KONYA (İHA) - Konya Sanayi Odası (KSO) Yönetim Kurulu Başkanı Ahmet Şekeroğlu, seçim sonuçlarının tek partiyi iktidara taşımasının memnuniyet verici bir durum olduğunu söyledi.
Seçim sonuçlarını değerlendiren Şekeroğlu, "Koalisyon hükümetleri Türkiye gerçeğinde bugüne kadar başarılı bir yönetim sergileyemedi. Koalisyonu oluşturan siyasi partiler, doğal olarak farklı yaklaşımlar içinde olabiliyorlar. Bu da uyum ve istikrarı etkiliyor" dedi. Şekeroğlu, AK Parti Genel Başkanı Recep Tayyip Erdoğan'ın seçim sonuçlarıyla ilgili değerlendirme konuşmasında, sivil toplum örgütleriyle birlikte hareket edeceklerine yönelik açıklamasının son derece önemli olduğunu vurgulayarak, "Türkiye'deki iktidarlar bugüne kadar maalesef sivil toplum örgütlerinin görüş ve önerilerini hiçbir zaman yeterince dikkate almadılar. Ne sanayiciyi ilgilendiren bir konuda sanayicinin görüşü, ne de çiftçiyi ilgilendiren bir konuda çiftçinin görüşü alınmadı. Masa başı değerlendirmelerle ve zaman zaman dayatma diye nitelendirilebilecek bir tarzla ülke yönetilmek istendi. Türkiye olarak bunun dramatik sonuçlarını hep birlikte yıllarca yaşadık. Oysa girmeye çalıştığımız AB ülkelerinde ve diğer gelişmiş Batı ülkelerinde konunun tarafları her zaman kararların içinde olmuş ve büyük çoğunlukla da müsbet sonuçlar elde edilmiştir. Bu anlamda Tayyip Bey'in açıklamasını önemsiyor ve bu konunun takipçisi olacağımızı ifade etmek istiyorum. Ülke olarak barış, huzur ve sağduyuya en çok ihtiyaç duyduğumuz böyle bir dönemde AK Parti ve CHP'nin olumlu her çabasını önyargısız olarak destekleyeceğiz. Ancak bu yaklaşımımız kayıtsız şartsız bir destek olarak algılanmamalı. Yapılacak yanlış uygulamalara karşı tenkit hakkımız her zaman saklı kalacaktır" diye konuştu.

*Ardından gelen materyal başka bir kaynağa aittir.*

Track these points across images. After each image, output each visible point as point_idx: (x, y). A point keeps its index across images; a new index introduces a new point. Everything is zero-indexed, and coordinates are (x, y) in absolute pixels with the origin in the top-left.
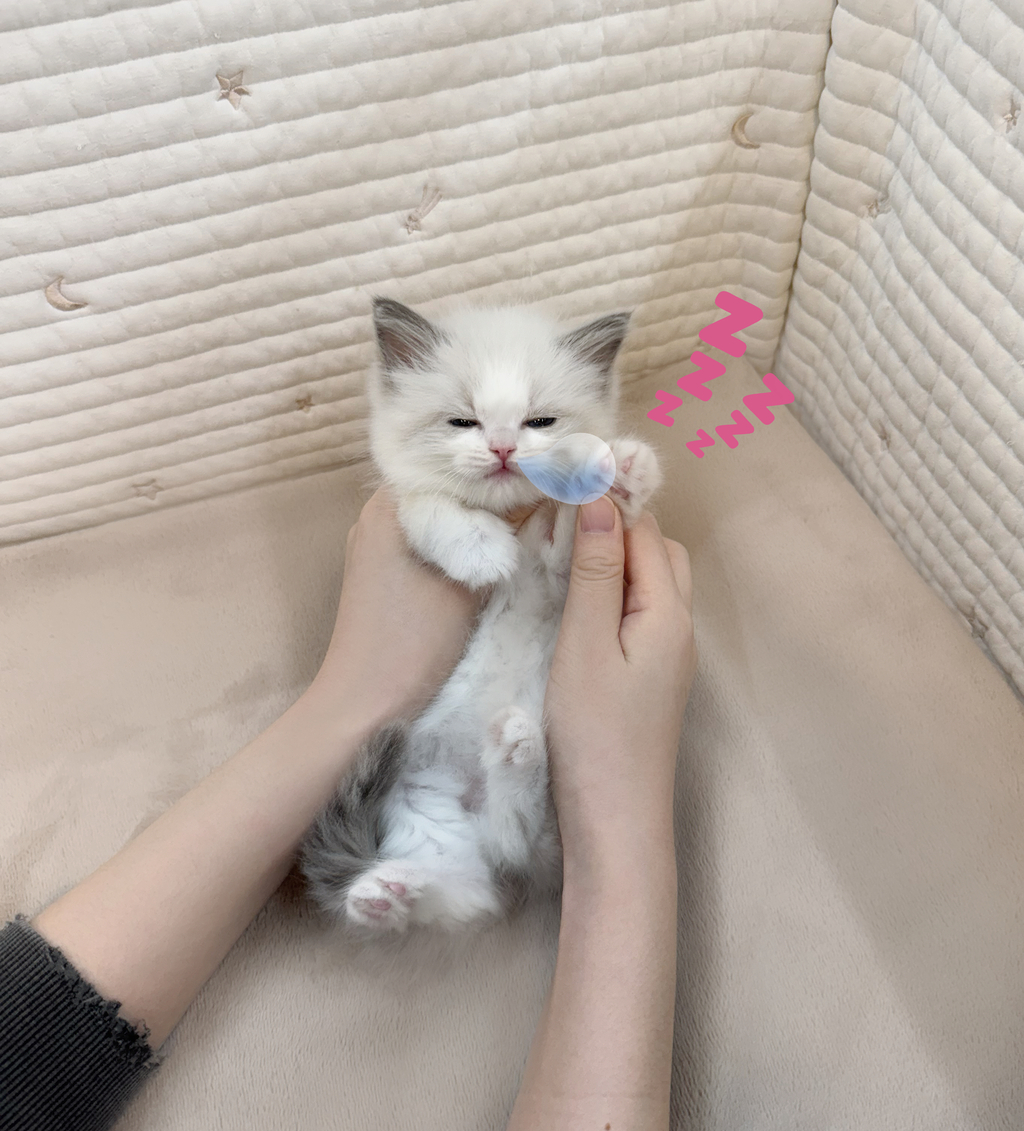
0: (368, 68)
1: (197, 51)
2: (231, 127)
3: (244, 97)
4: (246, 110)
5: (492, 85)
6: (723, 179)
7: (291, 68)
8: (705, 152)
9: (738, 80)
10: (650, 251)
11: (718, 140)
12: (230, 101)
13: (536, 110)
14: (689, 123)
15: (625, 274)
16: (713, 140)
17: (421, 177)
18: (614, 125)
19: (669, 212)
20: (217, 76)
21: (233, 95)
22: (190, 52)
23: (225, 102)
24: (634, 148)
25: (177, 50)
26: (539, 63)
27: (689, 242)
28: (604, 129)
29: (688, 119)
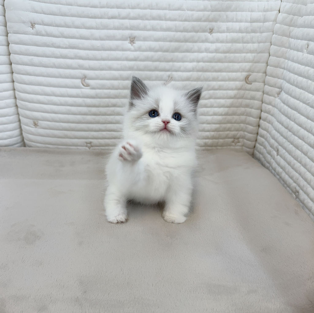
0: (161, 43)
1: (127, 31)
2: (129, 50)
3: (134, 44)
4: (134, 47)
5: (188, 54)
6: (242, 92)
7: (145, 39)
8: (238, 84)
9: (247, 65)
10: (222, 109)
11: (242, 81)
12: (131, 44)
13: (197, 63)
14: (234, 75)
15: (215, 114)
16: (240, 81)
17: (168, 73)
18: (216, 71)
19: (228, 98)
20: (130, 38)
21: (132, 43)
22: (125, 31)
23: (130, 44)
24: (220, 78)
25: (123, 30)
26: (199, 51)
27: (232, 109)
28: (213, 72)
29: (234, 74)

"SEÇİM SONUÇLARI SÜRPRİZ DEĞİL" AK Parti'nin yüzde 34.6 oy almasının kendisi için bir sürpriz olmadığını da belirten Şekeroğlu, "Toplum üzerindeki gözlemlerim böyle bir sonucun ortaya çıkabileceği izlenimini vermişti. Bana göre halkın tercihine saygı duymak ve halkın sandıkta vermek istediği mesajı doğru algılamak gerekir. Öncelikle halk, Meclis'in yapamadığı iki turlu seçimi sandıkta yapmış ve iki partiyi Meclis'e taşımıştır. Genel başkanı Meclis'e giremeyecek olan bir partinin tek başına hükümet olacak bir çoğunluk elde etmesini de doğru değerlendirmek gerekiyor. Bu konuda çok şeyler söylendi. Bunların birçoğuna katılıyorum. Ancak özellikle ifade etmek istediğim konu, Türkiye gerçek anlamda demokratik ve özgürlükçü bir ülke olmak zorunda. Bunun aksi Türkiye'ye zarar veriyor, ülkenin önünü tıkıyor. Ülke yönetimi bir ring alanı değil, hizmet alanı. Bu anlamda başta yönetime talip olanlar olmak üzere her kesimin çatışmacı bir üslupla hareket etmemesi gerekir. Bu yaklaşım, ülkemizi roketleyecek enerjiyi anlamsız ve sonuçsuz mücadele ve tartışma ortamlarında eritiyor. O nedenle ülkemizin anayasal kurumlarının sandıktan çıkan kararın ruhuna uygun tavırlar içinde olmasının Türkiye açısından yararlı olacağı kanaatindeyim" dedi.